→ **Task requirements**
Reproduce the following data word for word, starting with the line containing "family: Euphorbiaceae" and ending with the line containing "genus: Chamaenerion", both of which are included.

→ **Exercise input**

************

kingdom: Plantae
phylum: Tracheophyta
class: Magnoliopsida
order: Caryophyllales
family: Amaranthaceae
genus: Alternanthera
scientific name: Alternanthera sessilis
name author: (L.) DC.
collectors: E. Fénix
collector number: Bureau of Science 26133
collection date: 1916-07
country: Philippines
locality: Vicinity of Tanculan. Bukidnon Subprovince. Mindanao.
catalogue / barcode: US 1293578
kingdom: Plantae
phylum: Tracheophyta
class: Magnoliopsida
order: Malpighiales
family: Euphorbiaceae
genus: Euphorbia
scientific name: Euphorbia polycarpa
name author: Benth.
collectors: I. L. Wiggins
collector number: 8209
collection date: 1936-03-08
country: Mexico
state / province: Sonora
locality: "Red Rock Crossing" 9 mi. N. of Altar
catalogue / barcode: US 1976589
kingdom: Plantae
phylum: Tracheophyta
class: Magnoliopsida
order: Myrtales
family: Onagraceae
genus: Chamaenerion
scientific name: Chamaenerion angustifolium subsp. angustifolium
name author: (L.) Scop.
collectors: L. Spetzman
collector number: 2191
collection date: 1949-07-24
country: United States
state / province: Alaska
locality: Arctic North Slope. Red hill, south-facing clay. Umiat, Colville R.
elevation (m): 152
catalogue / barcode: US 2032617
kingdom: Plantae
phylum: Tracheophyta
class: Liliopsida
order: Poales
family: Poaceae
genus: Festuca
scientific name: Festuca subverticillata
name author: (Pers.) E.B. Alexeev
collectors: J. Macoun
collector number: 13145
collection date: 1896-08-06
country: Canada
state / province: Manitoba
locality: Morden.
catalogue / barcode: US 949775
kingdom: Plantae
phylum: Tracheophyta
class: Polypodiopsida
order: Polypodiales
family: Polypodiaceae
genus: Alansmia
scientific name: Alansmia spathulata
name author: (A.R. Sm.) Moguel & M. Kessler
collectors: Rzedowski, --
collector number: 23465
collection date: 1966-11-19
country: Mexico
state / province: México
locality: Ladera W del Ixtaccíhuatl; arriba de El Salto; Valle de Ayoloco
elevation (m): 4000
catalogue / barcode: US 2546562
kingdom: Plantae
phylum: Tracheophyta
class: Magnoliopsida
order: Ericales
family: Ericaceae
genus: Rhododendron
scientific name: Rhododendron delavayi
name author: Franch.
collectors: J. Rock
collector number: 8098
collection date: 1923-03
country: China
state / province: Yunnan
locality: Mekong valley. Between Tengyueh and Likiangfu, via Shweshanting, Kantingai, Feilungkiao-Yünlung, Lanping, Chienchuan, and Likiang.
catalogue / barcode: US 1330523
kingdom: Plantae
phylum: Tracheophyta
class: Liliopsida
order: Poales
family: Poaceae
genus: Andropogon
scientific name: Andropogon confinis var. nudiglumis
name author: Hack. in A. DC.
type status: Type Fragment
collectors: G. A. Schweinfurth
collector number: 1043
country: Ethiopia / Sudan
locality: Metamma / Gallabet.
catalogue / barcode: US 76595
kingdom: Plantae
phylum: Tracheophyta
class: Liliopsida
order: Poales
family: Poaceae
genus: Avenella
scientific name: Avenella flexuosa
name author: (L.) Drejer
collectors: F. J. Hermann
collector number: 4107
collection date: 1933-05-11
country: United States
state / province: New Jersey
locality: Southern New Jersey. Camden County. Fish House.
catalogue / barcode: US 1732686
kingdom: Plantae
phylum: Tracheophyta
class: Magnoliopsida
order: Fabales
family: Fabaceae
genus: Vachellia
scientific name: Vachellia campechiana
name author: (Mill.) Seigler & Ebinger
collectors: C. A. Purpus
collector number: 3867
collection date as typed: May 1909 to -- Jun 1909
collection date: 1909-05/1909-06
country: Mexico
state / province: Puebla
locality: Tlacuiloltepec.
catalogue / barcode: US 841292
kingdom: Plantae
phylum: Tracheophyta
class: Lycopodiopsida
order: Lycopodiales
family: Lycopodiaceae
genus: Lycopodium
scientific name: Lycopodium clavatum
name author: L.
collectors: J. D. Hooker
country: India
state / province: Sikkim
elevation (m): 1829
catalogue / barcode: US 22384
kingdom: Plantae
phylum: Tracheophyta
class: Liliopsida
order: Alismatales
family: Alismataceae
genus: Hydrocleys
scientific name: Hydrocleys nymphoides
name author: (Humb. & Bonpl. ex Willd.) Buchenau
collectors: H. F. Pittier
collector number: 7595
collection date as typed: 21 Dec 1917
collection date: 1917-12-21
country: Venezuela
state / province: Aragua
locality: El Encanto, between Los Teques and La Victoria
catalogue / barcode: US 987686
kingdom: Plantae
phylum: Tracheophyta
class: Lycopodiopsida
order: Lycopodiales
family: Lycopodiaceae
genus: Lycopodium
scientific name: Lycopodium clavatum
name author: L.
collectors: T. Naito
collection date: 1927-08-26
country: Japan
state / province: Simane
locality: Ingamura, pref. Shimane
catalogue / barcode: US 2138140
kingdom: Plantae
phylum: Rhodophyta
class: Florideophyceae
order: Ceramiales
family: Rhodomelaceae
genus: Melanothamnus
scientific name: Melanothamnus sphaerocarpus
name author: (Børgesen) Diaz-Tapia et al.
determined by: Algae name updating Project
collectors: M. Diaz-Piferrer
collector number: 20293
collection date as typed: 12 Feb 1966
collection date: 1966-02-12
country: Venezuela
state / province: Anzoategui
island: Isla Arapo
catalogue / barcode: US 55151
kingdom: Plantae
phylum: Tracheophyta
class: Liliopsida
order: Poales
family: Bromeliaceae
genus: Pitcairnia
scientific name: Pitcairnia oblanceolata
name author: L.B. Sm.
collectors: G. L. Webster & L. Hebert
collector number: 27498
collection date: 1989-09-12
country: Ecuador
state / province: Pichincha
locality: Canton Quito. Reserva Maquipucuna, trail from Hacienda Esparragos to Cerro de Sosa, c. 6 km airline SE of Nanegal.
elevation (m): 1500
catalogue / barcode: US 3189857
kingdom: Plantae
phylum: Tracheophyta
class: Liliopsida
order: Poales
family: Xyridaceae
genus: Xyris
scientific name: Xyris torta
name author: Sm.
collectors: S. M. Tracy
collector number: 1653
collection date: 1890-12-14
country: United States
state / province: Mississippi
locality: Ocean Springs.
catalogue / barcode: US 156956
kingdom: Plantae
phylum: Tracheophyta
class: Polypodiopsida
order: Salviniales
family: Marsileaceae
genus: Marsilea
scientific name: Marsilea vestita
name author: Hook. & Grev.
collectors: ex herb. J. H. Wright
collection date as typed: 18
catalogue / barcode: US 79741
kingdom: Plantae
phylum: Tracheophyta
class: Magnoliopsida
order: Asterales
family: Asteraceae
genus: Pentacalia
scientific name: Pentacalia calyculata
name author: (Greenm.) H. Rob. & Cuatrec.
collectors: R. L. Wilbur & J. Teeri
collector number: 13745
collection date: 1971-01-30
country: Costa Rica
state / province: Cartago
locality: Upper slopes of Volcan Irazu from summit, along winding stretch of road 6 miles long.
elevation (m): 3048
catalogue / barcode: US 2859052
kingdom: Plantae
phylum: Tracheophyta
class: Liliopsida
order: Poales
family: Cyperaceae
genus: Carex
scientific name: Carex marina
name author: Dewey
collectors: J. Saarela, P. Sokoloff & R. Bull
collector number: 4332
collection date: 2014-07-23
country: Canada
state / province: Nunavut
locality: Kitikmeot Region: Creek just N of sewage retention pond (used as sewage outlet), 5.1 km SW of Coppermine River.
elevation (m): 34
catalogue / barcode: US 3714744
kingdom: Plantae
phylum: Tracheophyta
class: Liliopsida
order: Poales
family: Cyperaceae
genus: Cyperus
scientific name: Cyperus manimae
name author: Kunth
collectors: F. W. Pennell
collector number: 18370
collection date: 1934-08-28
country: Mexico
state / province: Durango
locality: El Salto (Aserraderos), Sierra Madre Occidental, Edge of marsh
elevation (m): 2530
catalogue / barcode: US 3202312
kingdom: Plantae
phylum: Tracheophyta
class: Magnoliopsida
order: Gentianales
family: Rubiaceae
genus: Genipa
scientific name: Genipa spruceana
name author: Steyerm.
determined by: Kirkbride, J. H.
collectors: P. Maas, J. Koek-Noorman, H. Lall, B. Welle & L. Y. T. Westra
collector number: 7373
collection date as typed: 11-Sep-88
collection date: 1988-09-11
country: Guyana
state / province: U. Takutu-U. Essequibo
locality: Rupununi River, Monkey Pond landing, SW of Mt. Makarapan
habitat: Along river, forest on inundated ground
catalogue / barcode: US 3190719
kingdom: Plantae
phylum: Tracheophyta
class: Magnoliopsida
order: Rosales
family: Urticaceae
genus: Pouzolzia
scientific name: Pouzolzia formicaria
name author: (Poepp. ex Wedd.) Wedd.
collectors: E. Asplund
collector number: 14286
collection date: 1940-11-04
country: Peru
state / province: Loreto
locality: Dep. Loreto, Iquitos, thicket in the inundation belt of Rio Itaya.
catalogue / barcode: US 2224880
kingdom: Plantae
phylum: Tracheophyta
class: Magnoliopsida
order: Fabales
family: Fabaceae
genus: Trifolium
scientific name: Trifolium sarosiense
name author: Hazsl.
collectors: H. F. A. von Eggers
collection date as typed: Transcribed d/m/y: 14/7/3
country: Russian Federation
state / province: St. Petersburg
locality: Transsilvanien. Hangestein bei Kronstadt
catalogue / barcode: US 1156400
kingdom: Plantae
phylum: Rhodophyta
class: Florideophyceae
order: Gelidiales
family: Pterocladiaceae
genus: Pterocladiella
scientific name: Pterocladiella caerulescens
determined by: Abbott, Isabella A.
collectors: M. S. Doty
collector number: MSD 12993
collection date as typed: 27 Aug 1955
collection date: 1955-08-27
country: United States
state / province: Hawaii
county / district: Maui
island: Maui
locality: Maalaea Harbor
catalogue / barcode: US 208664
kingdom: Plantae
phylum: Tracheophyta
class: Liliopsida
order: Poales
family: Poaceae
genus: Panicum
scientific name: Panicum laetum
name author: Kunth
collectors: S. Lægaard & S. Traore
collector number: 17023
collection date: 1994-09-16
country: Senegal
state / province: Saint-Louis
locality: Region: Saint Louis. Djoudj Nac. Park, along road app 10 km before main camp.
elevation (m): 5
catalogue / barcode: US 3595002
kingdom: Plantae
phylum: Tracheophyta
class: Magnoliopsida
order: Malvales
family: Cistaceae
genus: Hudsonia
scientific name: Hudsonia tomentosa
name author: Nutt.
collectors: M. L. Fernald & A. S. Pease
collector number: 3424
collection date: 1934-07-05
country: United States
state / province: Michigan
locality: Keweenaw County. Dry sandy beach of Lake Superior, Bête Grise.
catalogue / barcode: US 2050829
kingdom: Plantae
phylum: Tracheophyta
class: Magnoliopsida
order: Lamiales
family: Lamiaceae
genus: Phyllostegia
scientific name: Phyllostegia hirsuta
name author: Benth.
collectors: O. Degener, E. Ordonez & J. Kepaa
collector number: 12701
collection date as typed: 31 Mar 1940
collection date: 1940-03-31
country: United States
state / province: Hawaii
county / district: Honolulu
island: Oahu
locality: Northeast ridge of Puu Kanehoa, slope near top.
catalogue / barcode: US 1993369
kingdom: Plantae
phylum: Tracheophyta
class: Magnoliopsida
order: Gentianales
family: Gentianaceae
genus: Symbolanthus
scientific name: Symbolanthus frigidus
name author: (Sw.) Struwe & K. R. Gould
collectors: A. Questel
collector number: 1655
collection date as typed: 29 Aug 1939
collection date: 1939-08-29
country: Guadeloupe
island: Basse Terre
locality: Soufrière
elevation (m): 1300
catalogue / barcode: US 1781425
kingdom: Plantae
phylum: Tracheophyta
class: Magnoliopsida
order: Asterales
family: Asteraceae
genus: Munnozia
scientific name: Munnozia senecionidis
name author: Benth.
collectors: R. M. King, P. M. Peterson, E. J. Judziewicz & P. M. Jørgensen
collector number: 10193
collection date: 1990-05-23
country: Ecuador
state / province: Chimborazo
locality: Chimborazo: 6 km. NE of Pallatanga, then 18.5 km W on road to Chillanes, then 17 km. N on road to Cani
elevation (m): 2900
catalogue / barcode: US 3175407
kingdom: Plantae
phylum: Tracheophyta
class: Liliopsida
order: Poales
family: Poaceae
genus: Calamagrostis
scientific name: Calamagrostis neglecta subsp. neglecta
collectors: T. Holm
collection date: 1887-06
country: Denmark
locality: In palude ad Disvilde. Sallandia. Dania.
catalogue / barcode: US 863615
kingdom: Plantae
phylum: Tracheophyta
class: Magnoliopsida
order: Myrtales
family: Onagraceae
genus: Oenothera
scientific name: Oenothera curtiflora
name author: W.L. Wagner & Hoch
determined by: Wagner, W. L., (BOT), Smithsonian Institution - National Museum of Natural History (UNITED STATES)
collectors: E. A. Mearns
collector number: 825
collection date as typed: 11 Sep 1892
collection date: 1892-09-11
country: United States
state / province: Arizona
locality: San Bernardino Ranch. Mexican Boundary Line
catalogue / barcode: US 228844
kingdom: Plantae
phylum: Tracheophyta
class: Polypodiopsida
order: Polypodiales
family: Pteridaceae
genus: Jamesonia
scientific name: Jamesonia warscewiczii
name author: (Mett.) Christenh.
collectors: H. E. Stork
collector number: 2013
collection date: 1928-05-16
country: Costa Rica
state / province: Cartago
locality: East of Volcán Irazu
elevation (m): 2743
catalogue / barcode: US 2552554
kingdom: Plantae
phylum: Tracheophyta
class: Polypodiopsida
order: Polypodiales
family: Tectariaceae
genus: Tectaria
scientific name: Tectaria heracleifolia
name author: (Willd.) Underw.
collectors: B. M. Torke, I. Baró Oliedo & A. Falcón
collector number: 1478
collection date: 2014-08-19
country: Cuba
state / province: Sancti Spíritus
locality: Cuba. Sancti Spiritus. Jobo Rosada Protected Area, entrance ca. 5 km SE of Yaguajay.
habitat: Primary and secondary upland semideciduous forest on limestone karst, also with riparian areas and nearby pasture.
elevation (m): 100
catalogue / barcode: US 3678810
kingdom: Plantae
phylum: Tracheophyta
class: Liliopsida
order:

************

→ **The output**
family: Euphorbiaceae
genus: Euphorbia
scientific name: Euphorbia polycarpa
name author: Benth.
collectors: I. L. Wiggins
collector number: 8209
collection date: 1936-03-08
country: Mexico
state / province: Sonora
locality: "Red Rock Crossing" 9 mi. N. of Altar
catalogue / barcode: US 1976589
kingdom: Plantae
phylum: Tracheophyta
class: Magnoliopsida
order: Myrtales
family: Onagraceae
genus: Chamaenerion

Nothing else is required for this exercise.